* Selected text *

Gesture recognition in videos is a rapidly growing field of research and could become an important component for input-device-less control of consumer products such as drones or televisions. While various past works have focused on the classification of gestures known in advance, this work deals with gesture recognition using the zero-shot learning approach. Such a task is interesting, because the zero-shot approach does not only allow the use of learned gestures for fixed commands. Additionally, it is possible to incorporate untrained gestures. The user of the product is thus offered the opportunity to expand the command set for controlling the device.\\
\indent In order to be able to classify samples of untrained (also called "unseen") classes, a network needs to have an expectation of what the gesture corresponding to that class’s label might look like. This is usually done through text embeddings \cite{estevam2020zeroshot}: Trained on unannotated text data, language embedding models extract meaning from words or sentences by converting them into a semantic embedding vector. After creating a semantic embedding for each class label, it is possible to compare the embeddings of unseen classes with those of seen classes to determine what characteristics those classes share. If those similarities are also present in the visual input samples, the network can deduce that the input sample belongs to that specific unseen class.\\
\indent It is quite common to apply data augmentation techniques such as cropping, scaling or flipping to the video input of a network in order to increase the amount of available training samples. However, in zero-shot learning there are two different, equally important kinds of training information for each class: visual and semantic. These common data augmentation strategies make it possible to multiply the amount of visual training data, but the semantic information remains minimal, usually restricted to the simple label of the class.

* Aim of the task *
According to the text on zero-shot gesture recognition, what is the semantic information for each class usually restricted to? The records are separate material from the text.

* Given data *
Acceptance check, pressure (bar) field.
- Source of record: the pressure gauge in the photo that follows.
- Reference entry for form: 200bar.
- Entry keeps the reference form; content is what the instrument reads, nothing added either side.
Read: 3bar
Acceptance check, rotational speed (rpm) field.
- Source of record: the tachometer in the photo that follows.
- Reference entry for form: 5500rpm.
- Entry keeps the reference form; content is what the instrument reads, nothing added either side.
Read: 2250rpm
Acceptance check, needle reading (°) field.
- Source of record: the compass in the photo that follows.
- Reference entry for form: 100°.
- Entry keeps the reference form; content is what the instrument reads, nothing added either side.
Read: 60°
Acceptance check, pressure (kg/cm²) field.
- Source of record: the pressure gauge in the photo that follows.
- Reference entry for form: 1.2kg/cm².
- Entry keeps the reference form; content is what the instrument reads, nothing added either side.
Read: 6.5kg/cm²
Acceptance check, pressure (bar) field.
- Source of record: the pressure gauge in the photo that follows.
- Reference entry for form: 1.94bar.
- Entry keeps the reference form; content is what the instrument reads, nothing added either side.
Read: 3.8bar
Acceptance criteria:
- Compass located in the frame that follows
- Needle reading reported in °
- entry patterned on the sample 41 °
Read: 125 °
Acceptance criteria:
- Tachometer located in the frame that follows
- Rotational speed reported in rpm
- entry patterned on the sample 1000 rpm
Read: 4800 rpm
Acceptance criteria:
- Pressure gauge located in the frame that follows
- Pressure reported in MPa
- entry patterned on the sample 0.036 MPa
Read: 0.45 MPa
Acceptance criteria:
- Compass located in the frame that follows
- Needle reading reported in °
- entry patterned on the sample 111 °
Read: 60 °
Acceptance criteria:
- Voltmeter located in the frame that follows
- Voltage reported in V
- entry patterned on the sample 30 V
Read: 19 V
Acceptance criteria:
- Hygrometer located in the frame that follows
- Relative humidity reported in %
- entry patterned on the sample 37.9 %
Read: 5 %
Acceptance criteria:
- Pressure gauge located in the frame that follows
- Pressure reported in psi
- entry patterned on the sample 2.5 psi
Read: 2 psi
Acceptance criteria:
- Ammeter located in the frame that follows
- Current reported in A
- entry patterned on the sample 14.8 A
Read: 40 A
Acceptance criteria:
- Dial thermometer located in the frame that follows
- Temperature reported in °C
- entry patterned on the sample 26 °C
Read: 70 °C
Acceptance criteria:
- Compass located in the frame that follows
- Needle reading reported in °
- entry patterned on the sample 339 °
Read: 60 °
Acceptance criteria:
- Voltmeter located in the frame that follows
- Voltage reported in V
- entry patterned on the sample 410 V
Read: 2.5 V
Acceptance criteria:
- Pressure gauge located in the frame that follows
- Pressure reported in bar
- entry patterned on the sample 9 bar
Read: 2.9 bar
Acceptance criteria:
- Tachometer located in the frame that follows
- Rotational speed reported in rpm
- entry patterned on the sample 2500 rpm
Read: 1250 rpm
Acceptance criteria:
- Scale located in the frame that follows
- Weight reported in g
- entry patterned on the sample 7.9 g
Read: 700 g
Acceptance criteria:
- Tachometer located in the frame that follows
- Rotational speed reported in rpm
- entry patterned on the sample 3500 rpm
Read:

* Task response *
The simple label of the class.